WHAT TO WORK ON —
Extract all lines from the data beneath that include the word "семья".

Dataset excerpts
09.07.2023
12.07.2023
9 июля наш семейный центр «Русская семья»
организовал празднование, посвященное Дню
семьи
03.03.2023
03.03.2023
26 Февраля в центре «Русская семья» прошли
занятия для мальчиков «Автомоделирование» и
==
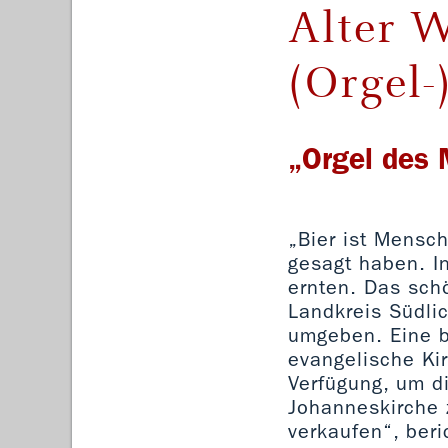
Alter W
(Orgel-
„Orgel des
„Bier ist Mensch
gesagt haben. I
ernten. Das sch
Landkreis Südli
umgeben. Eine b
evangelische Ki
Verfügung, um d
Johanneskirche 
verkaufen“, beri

REPLY TO THE TASK —
9 июля наш семейный центр «Русская семья»
26 Февраля в центре «Русская семья» прошли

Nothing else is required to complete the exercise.